Well, Noam and Jack, thanks so much for coming on the podcast.
**Noam Shazeer** (1:13)
Oh, thank you.
**Jacob Effron** (1:14)
Are we sitting in the very office that the Transformer was invented?
**Noam Shazeer** (1:18)
No, this is a new building. We were in 1965 Charleston, I think, probably about half a mile.
**Jacob Effron** (1:25)
Half a mile, so it's in the air.
**Noam Shazeer** (1:26)
Pretty close, pretty close.
**Jacob Effron** (1:28)
Well, many things to dive into today. I mean, obviously, want to start with some of the latest Gemini 2 models, and obviously all the work you've been doing around test time compute and Gemini 2 flash thinking. I guess just at the highest level for our listeners, how do you characterize where these models work today, where they don't work as well? And as you were kind of experimenting with them, what surprised you most about those results?
**Jack Rae** (1:48)
One surprising thing is when we started the particular concerted effort to build a lot of research into test time compute, into Gemini, and then think about shipping it, is that we were really focused on starting out with reasoning tasks. So math and code were big areas of focus. And it wasn't really clear, whilst we're sprinting in that domain, we obviously want to broaden it naturally over time, but it wasn't really clear how that would work. Would there be any kind of sense of generalization? Would thinking be useful beyond those reasoning tasks if we're just concentrating on those as researchers? And I think it was pretty fun to see one of the early models that we felt like had been trained to try and match the style of Gemini Flash. So it had been trained with thinking, but then it had also undergone some kind of training to actually be just generally a nice style, a nice model to talk with.
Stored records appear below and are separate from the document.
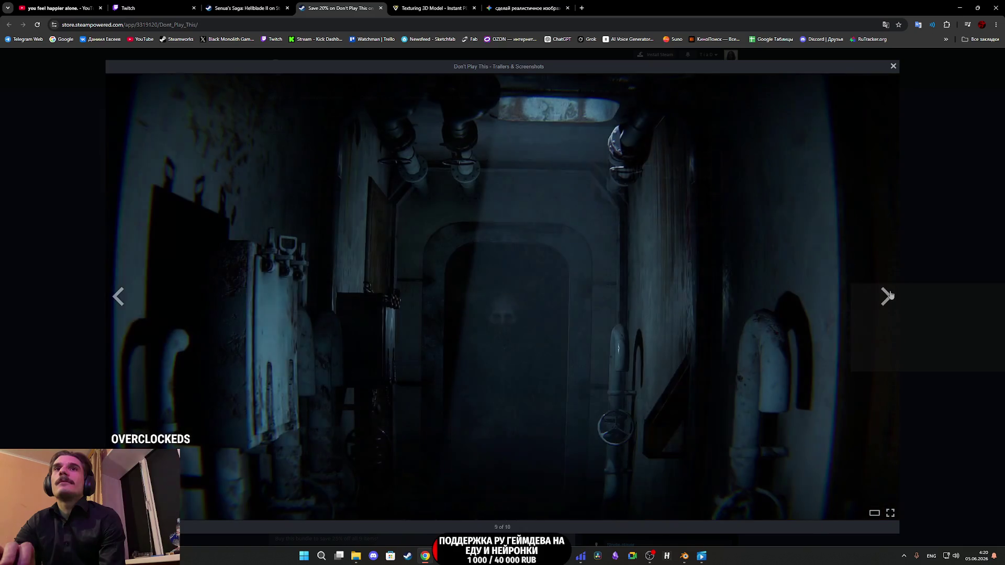
{"action": "left_click", "coordinate": [890, 296]}
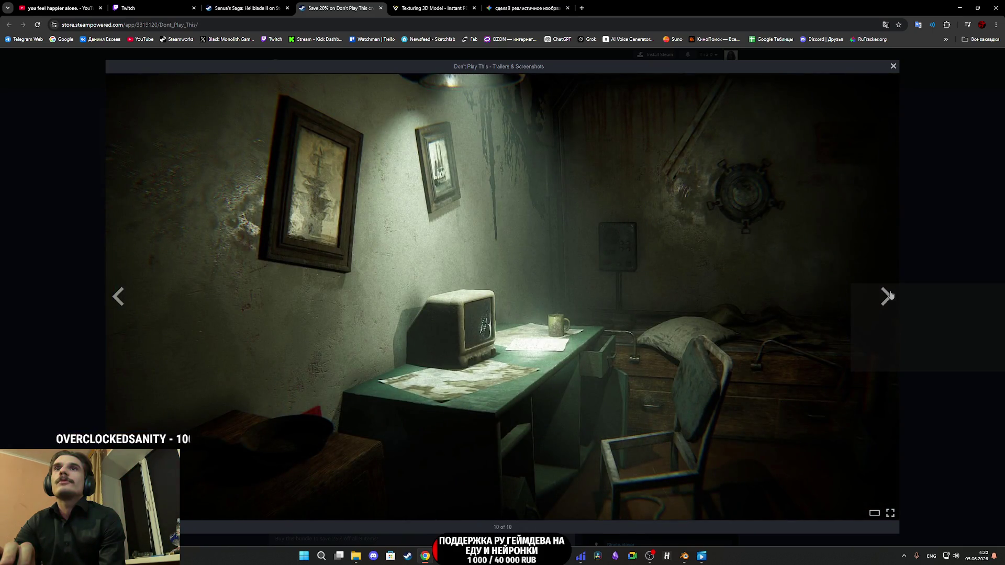
{"action": "left_click", "coordinate": [889, 296]}
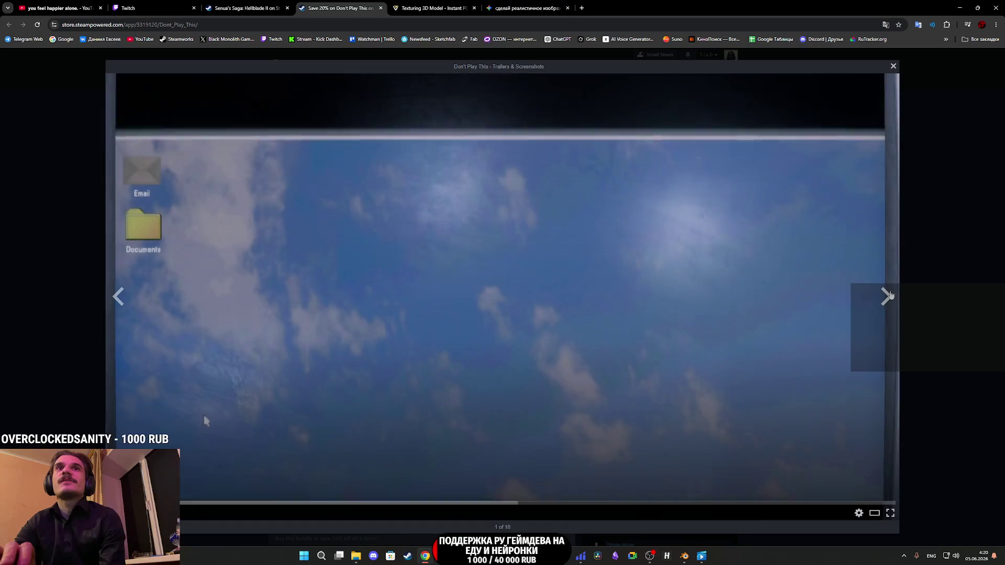
{"action": "left_click", "coordinate": [936, 306]}
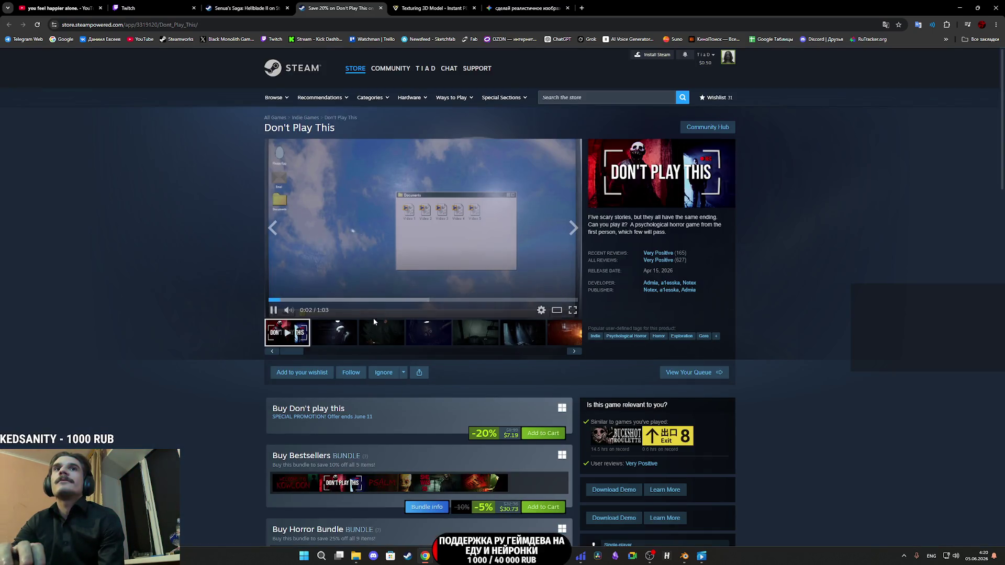
{"action": "scroll", "coordinate": [389, 339], "scroll_direction": "down", "scroll_amount": 6}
And it was actually very fun seeing thinking interact and improve creative tasks as well. You could ask the document to compose an essay on a particular topic, and actually A, the thought content was very fun to read, and it would go through various different ideas, and then it would go through revisions of the idea or things that it should cut. And that was kind of fun. And then also the output felt really nice. So that was one thing that surprised me.
**Jacob Effron** (3:14)
Any surprise for you, Noam?
**Noam Shazeer** (3:16)
Well, yeah, I mean, in general, I'm all for generality, like let's train something that's great at everything. It is important. And I was skeptical at first of like, okay, this intense focus on things like math. But it is very important to have good benchmarks that are going to encourage you to be able to reason about the difficult tasks. Because a lot of things will drop perplexity, like add more parameters to the model and memorize more.
So it's nice to have the evals that can distinguish better some of the more difficult problems.
**Jacob Effron** (4:05)
What evals are even meaningful to you at this point? I mean, obviously, I feel like people are trying to hill climb the same set of evals that feel increasingly less relevant to day-to-day work. What do you guys do when you're testing these models?